_INFORMATION SHOWN_:

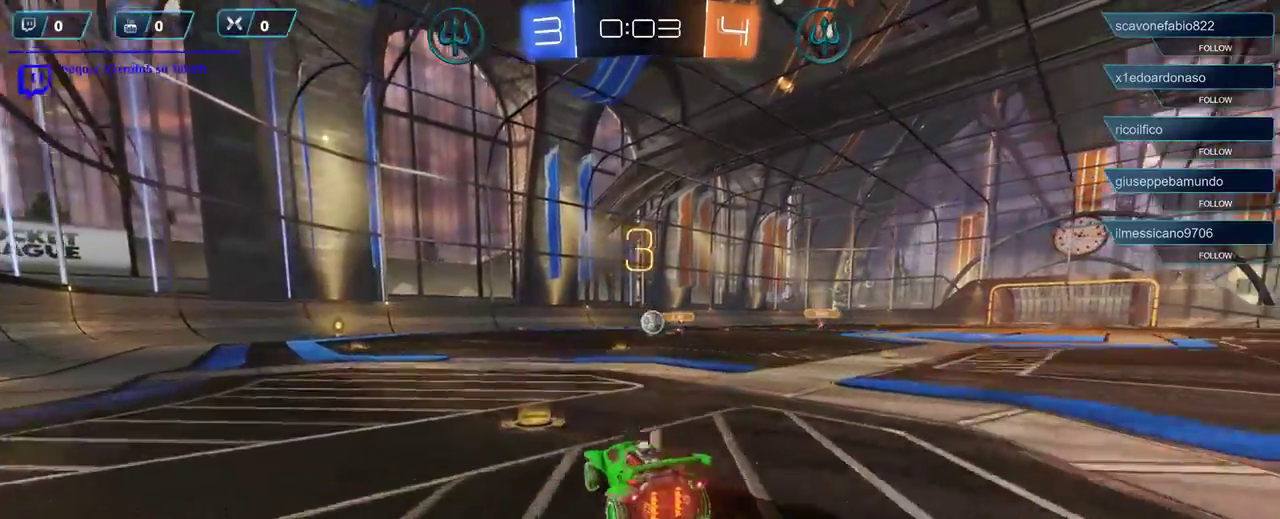
{"buttons": ["R2"], "left_stick": "left", "right_stick": "center", "events": [[33, "left_stick", "center"], [233, "R2", "up"], [333, "left_stick", "left"], [400, "R2", "down"]]}
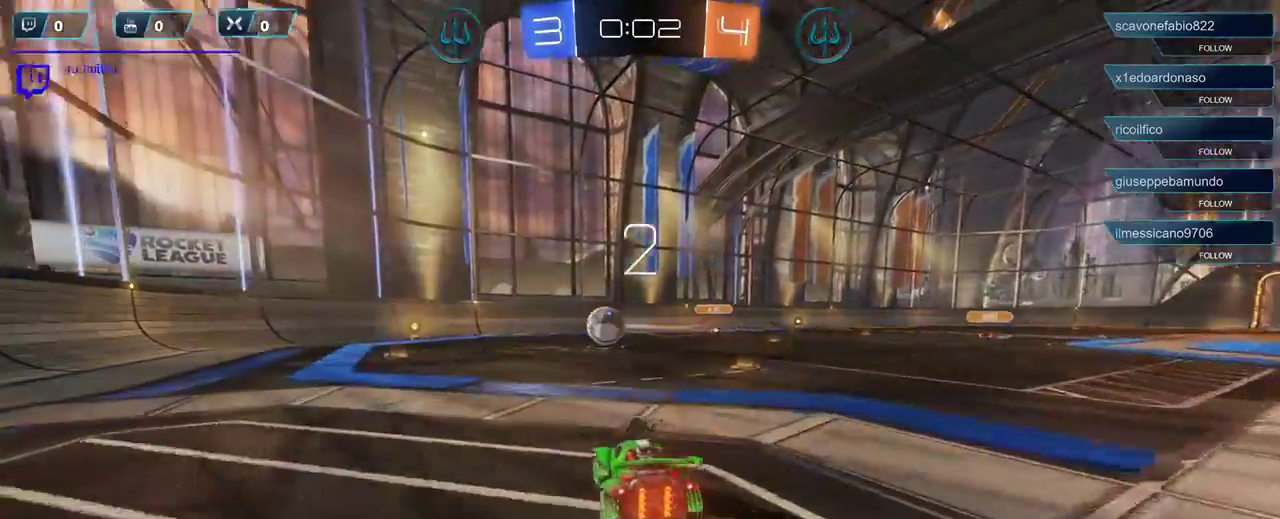
{"buttons": ["R1", "R2"], "left_stick": "left", "right_stick": "center", "events": [[167, "R1", "down"]]}
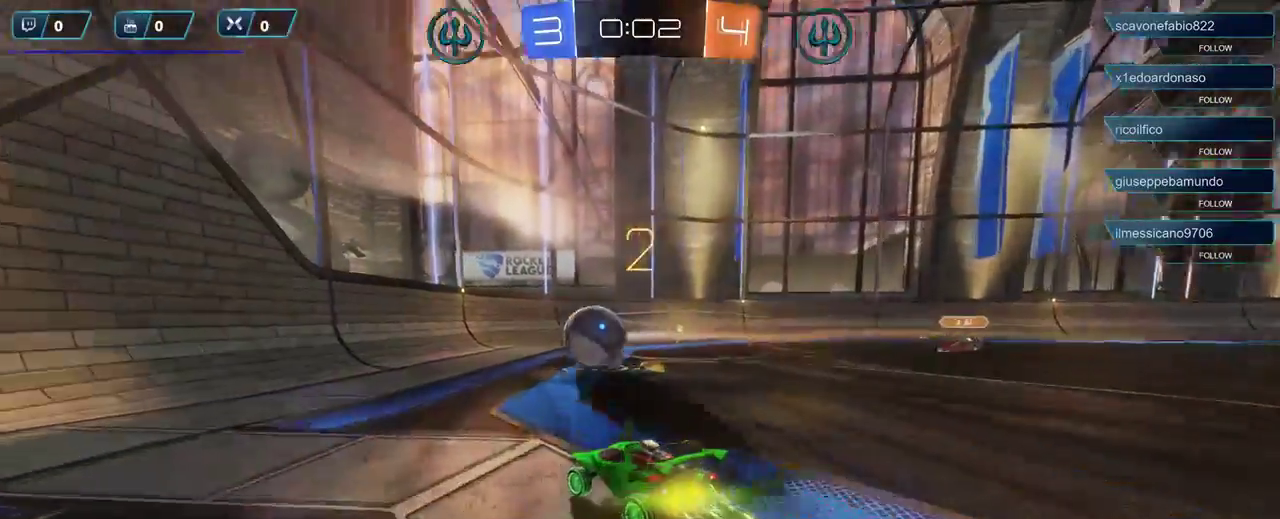
{"buttons": ["R2"], "left_stick": "left", "right_stick": "center", "events": [[133, "left_stick", "center"], [167, "R1", "up"], [400, "left_stick", "left"]]}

_YOUR OBJECTIVE_:
Output every line above exactly as it stands, and drop any picture.

_ANSWER FOR THE TASK_:
{"buttons": ["R2"], "left_stick": "left", "right_stick": "center", "events": [[33, "left_stick", "center"], [233, "R2", "up"], [333, "left_stick", "left"], [400, "R2", "down"]]}
{"buttons": ["R1", "R2"], "left_stick": "left", "right_stick": "center", "events": [[167, "R1", "down"]]}
{"buttons": ["R2"], "left_stick": "left", "right_stick": "center", "events": [[133, "left_stick", "center"], [167, "R1", "up"], [400, "left_stick", "left"]]}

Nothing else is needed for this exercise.